Kava kava: acts as antagonist to dopamine; induces relaxation/sleep, and decreases

anxiety. Anticonvulsant and muscle relaxant; potentiates other CNS depressants. Has

been associated with multiple cases of liver toxicity, including liver failure necessitating

transplant.

Licorice: increases blood pressure in those prone to hypertension, alters electrolytes, and

causes pseudoaldosteronism.

Lobelia: alkaloid similar to nicotine. In low doses it is an expectorant that works by

dilating the bronchial tubes; higher dose can cause slowed respiration, sweating, rapid

heart rate, low blood pressure, coma, and death.
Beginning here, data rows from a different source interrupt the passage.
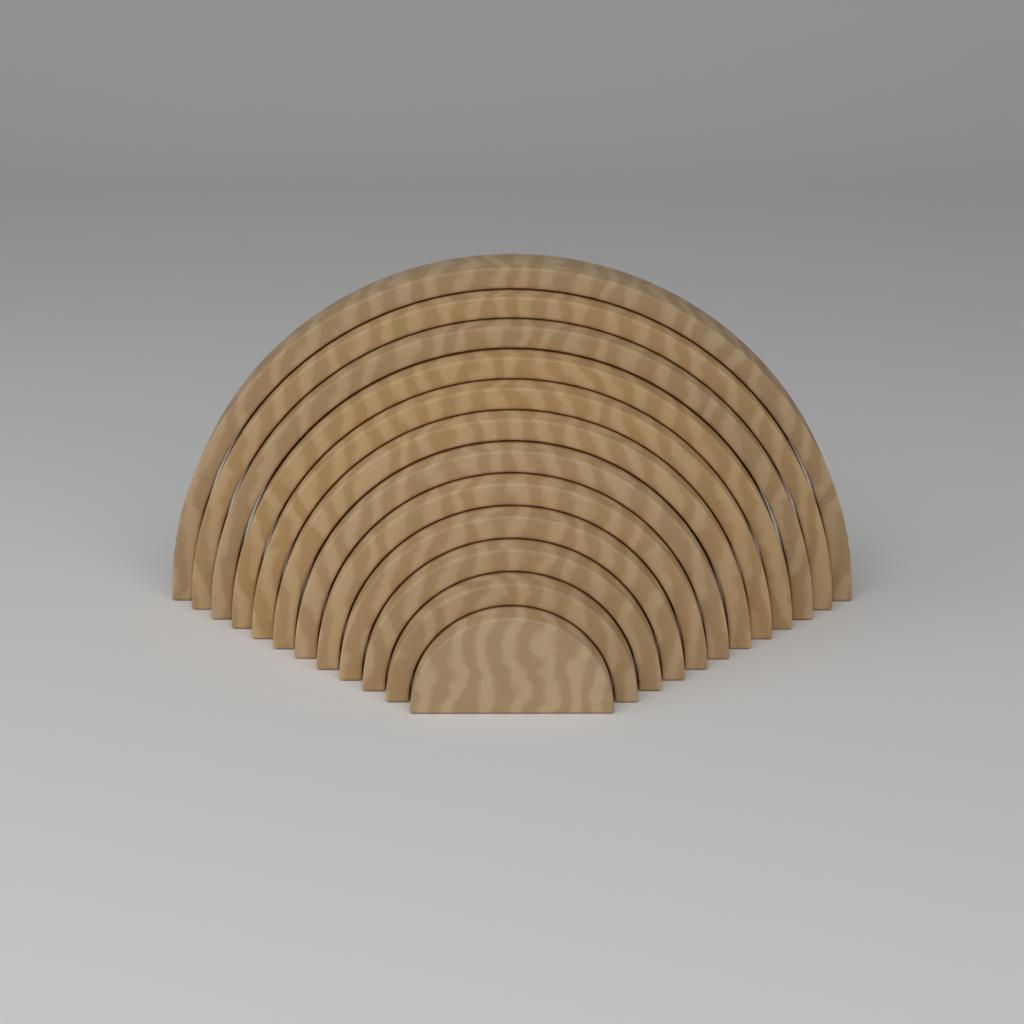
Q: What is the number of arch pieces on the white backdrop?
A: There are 12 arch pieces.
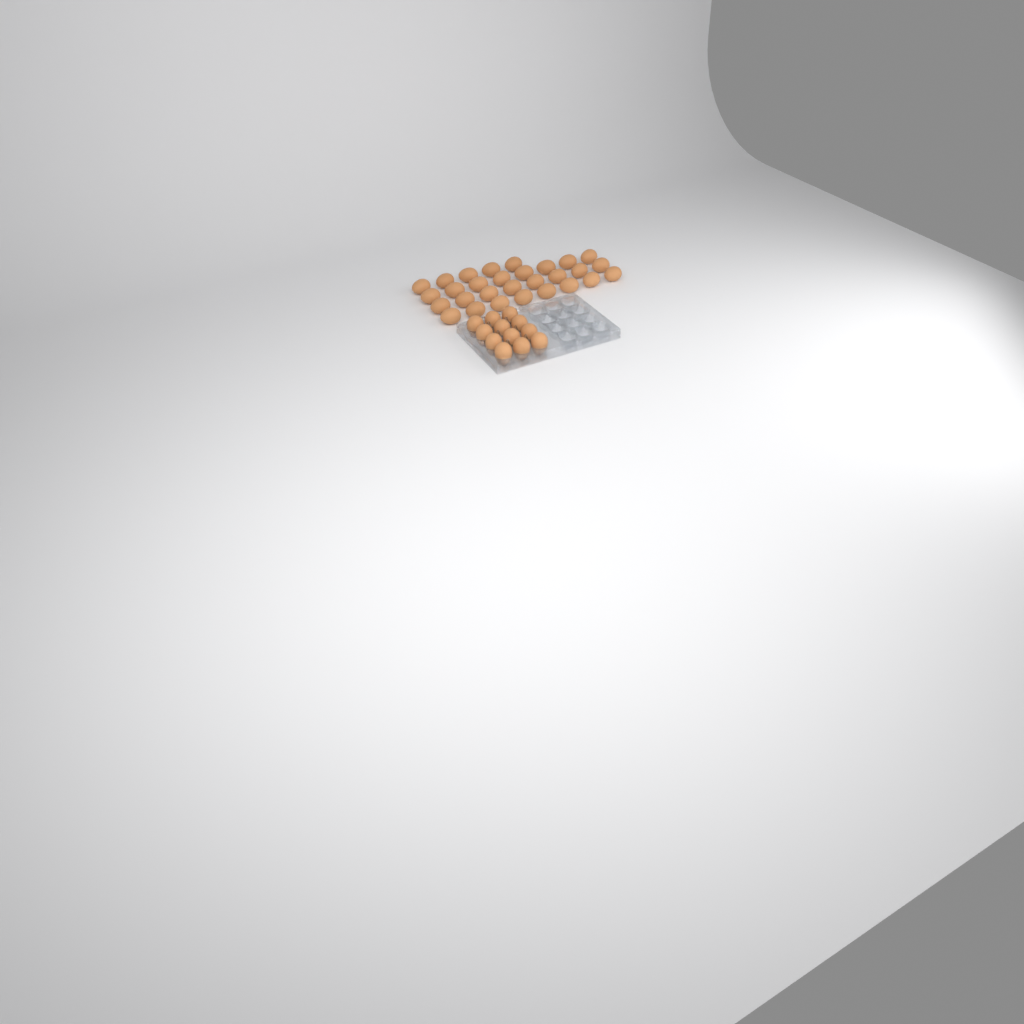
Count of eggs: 41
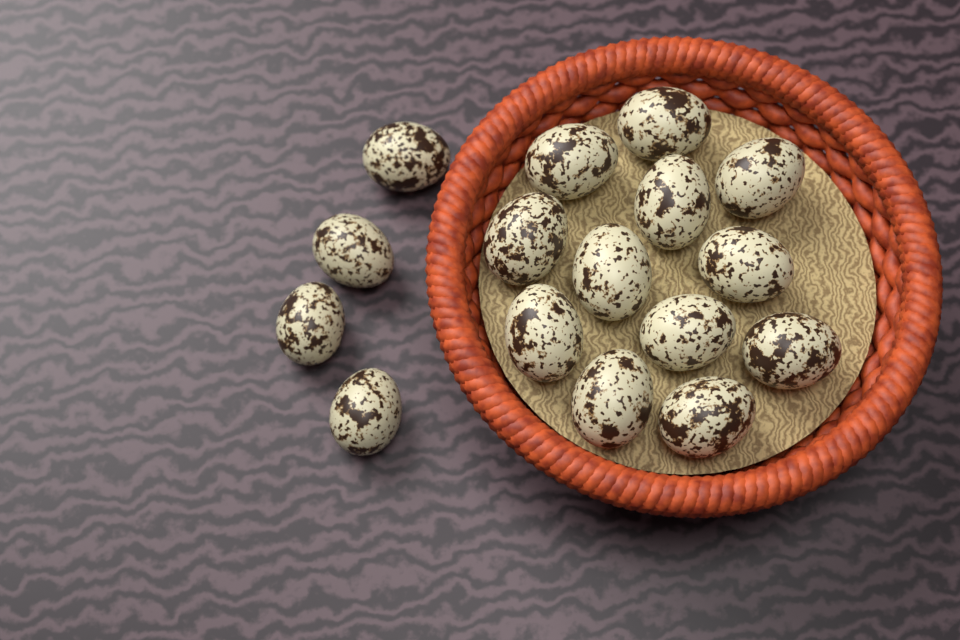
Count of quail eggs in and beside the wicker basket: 16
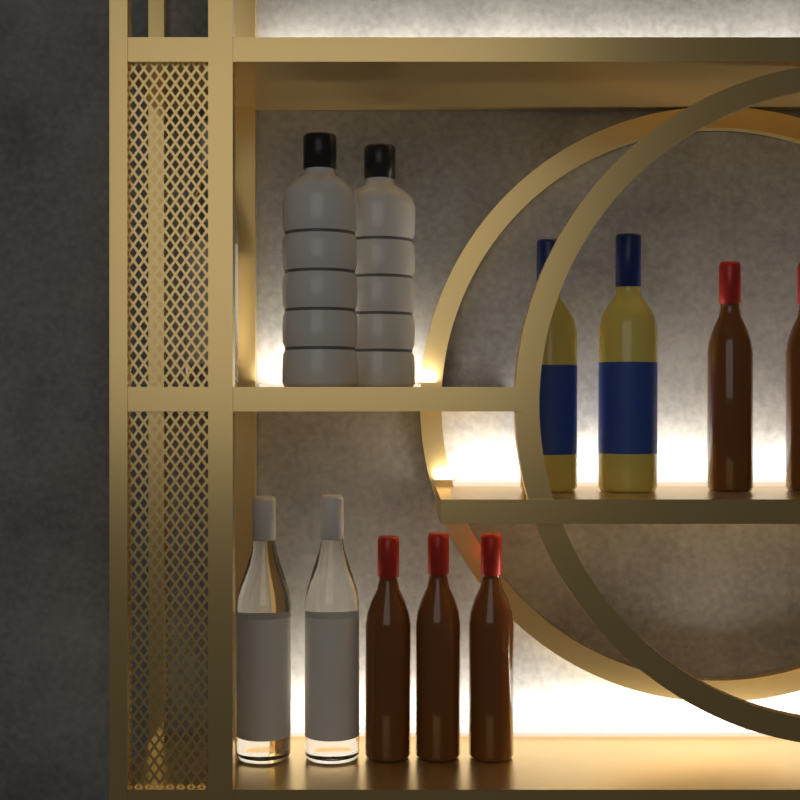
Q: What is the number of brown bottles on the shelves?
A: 5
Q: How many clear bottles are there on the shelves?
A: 3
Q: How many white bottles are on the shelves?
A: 2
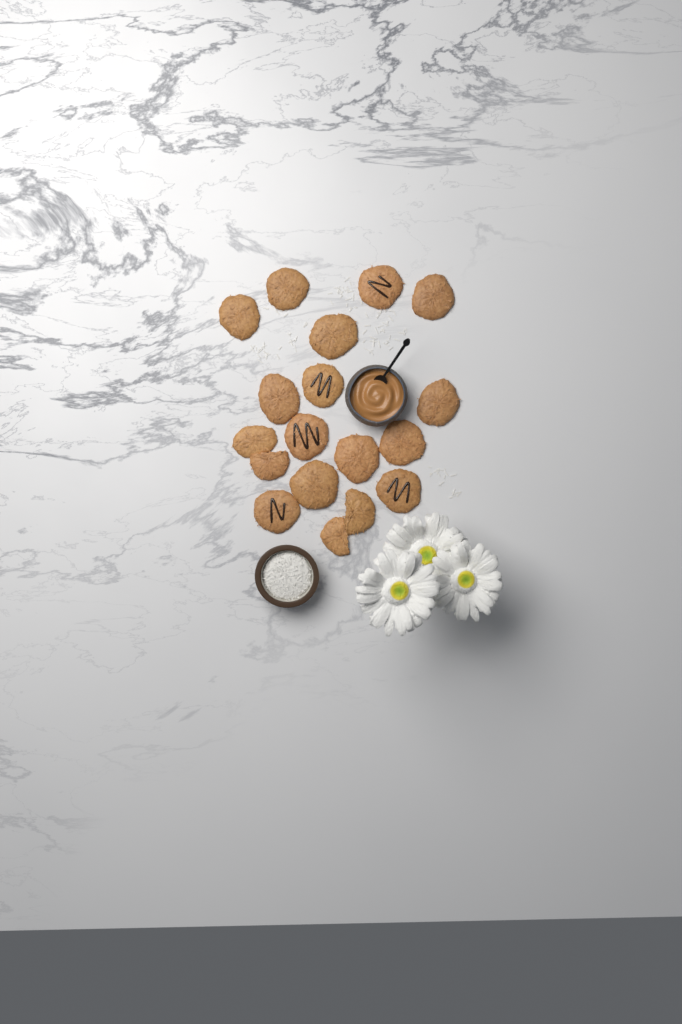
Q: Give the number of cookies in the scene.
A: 18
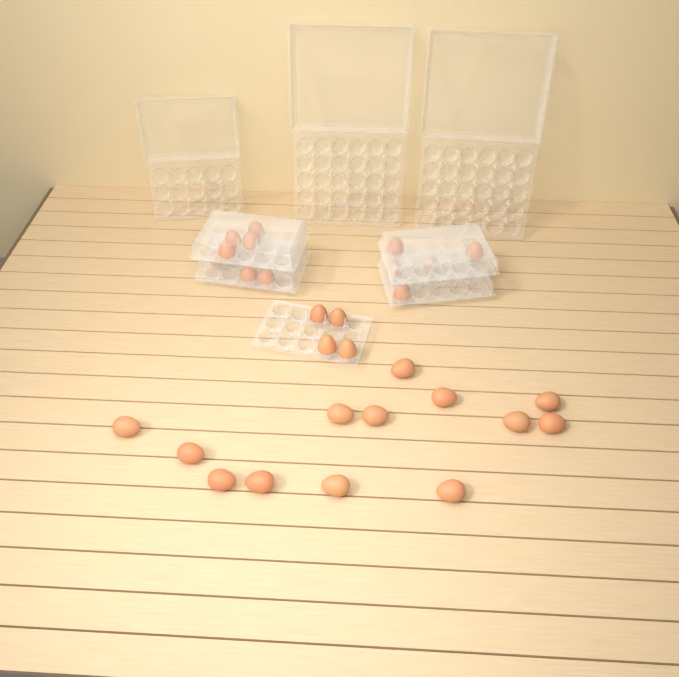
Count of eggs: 29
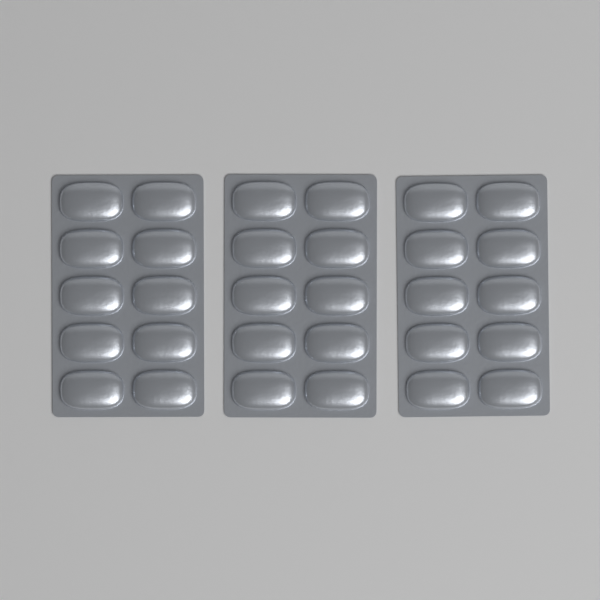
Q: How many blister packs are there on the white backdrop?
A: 3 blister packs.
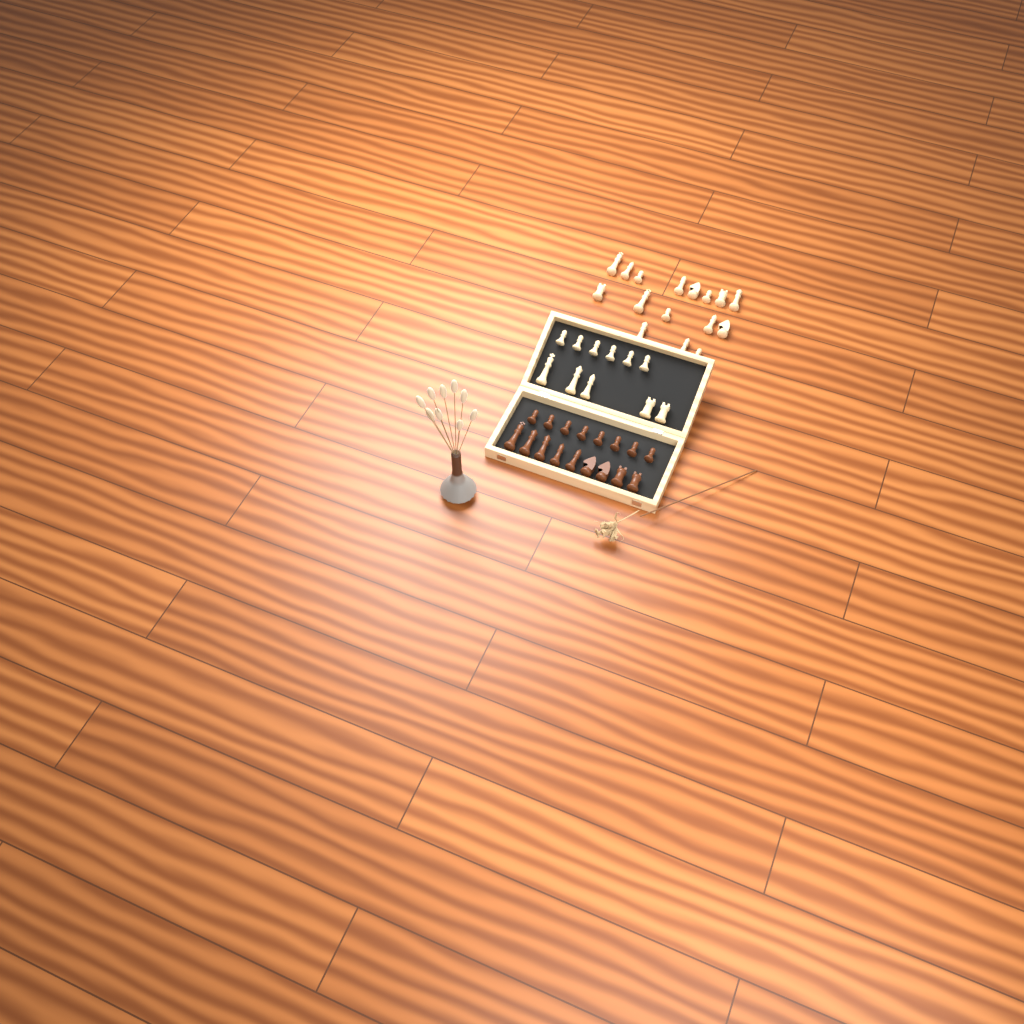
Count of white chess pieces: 27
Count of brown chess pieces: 17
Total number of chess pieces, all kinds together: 44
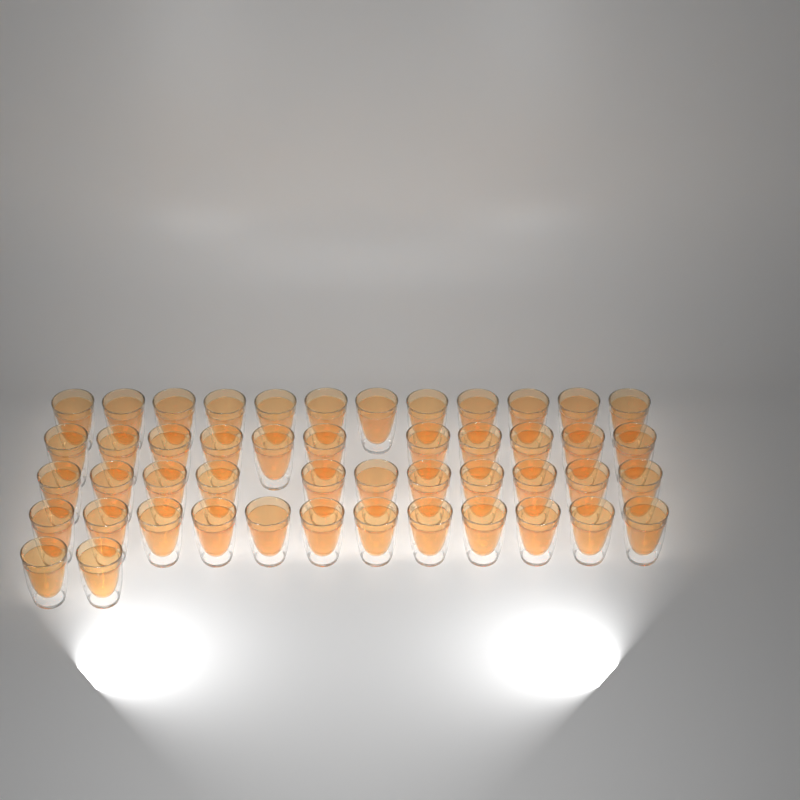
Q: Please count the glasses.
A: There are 48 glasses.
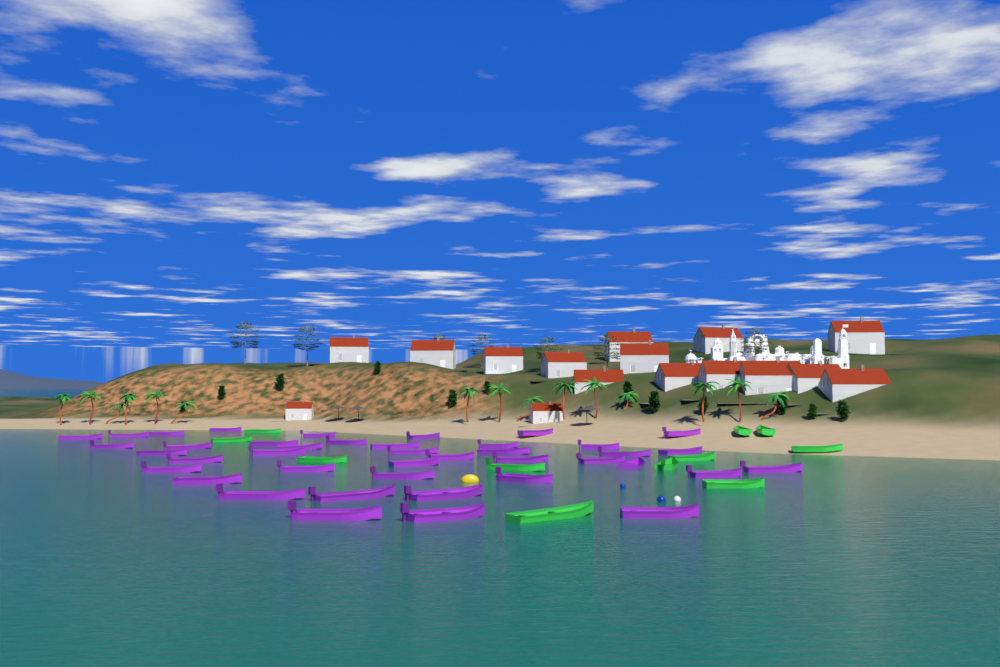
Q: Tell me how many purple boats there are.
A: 41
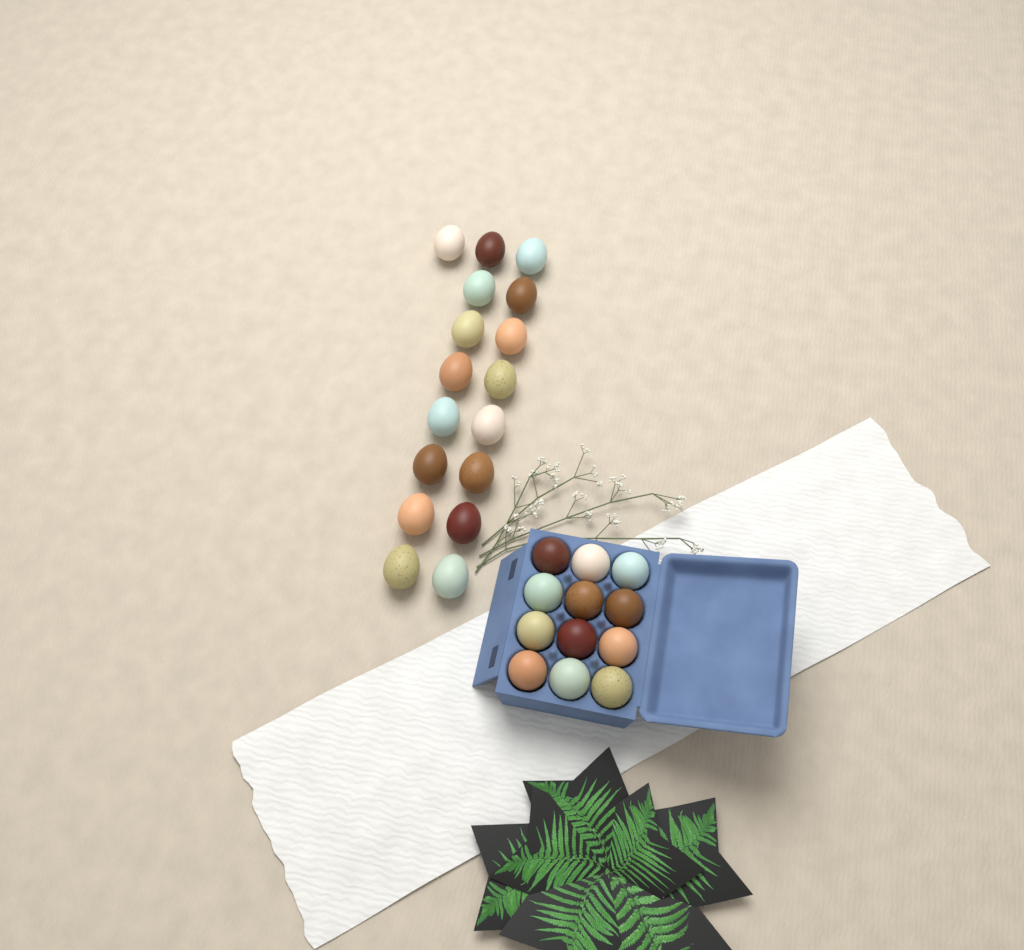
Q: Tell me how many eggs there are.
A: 29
It is dangerous if combined with nicotine

(including the patch or gum).

Maitake: studies have shown it possesses antitumor, anti-HIV, antihypertension,

antidiabetes, anti-obesity, and antihepatitis activities through enhancement of the immune

system. Not only does it seem to improve positive benefits of conventional

chemotherapy; it also aids in the amelioration of side effects.

Melatonin: hormone. It produces relief of circadian-based sleep disorders. Used for sleep

difficulties in the elderly and those with seasonal sleep disorders.